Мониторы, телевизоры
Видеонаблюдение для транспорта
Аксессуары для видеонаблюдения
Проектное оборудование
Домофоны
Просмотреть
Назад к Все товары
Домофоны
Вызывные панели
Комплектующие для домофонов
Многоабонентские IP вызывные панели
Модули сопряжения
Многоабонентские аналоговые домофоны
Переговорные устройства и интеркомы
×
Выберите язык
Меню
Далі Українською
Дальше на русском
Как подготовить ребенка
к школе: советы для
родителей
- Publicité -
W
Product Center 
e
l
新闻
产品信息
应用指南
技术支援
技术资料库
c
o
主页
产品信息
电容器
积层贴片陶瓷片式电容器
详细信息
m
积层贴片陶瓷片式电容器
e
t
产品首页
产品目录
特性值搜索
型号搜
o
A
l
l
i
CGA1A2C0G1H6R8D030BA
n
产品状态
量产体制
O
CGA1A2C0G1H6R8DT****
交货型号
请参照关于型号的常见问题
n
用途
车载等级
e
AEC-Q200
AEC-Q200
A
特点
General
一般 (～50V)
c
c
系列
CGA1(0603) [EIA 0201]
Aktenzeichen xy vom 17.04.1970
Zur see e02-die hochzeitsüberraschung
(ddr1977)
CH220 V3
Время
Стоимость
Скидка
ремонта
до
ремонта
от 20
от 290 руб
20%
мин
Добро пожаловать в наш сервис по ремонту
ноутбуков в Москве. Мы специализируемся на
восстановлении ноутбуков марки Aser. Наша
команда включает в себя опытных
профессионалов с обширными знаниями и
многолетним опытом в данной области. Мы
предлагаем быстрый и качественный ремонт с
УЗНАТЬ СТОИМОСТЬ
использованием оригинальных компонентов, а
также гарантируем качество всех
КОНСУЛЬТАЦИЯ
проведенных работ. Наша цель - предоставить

***

### What to do
Repeat each of the entries above precisely as given.

### Your solution
Мониторы, телевизоры
Видеонаблюдение для транспорта
Аксессуары для видеонаблюдения
Проектное оборудование
Домофоны
Просмотреть
Назад к Все товары
Домофоны
Вызывные панели
Комплектующие для домофонов
Многоабонентские IP вызывные панели
Модули сопряжения
Многоабонентские аналоговые домофоны
Переговорные устройства и интеркомы
×
Выберите язык
Меню
Далі Українською
Дальше на русском
Как подготовить ребенка
к школе: советы для
родителей
- Publicité -
W
Product Center 
e
l
新闻
产品信息
应用指南
技术支援
技术资料库
c
o
主页
产品信息
电容器
积层贴片陶瓷片式电容器
详细信息
m
积层贴片陶瓷片式电容器
e
t
产品首页
产品目录
特性值搜索
型号搜
o
A
l
l
i
CGA1A2C0G1H6R8D030BA
n
产品状态
量产体制
O
CGA1A2C0G1H6R8DT****
交货型号
请参照关于型号的常见问题
n
用途
车载等级
e
AEC-Q200
AEC-Q200
A
特点
General
一般 (～50V)
c
c
系列
CGA1(0603) [EIA 0201]
Aktenzeichen xy vom 17.04.1970
Zur see e02-die hochzeitsüberraschung
(ddr1977)
CH220 V3
Время
Стоимость
Скидка
ремонта
до
ремонта
от 20
от 290 руб
20%
мин
Добро пожаловать в наш сервис по ремонту
ноутбуков в Москве. Мы специализируемся на
восстановлении ноутбуков марки Aser. Наша
команда включает в себя опытных
профессионалов с обширными знаниями и
многолетним опытом в данной области. Мы
предлагаем быстрый и качественный ремонт с
УЗНАТЬ СТОИМОСТЬ
использованием оригинальных компонентов, а
также гарантируем качество всех
КОНСУЛЬТАЦИЯ
проведенных работ. Наша цель - предоставить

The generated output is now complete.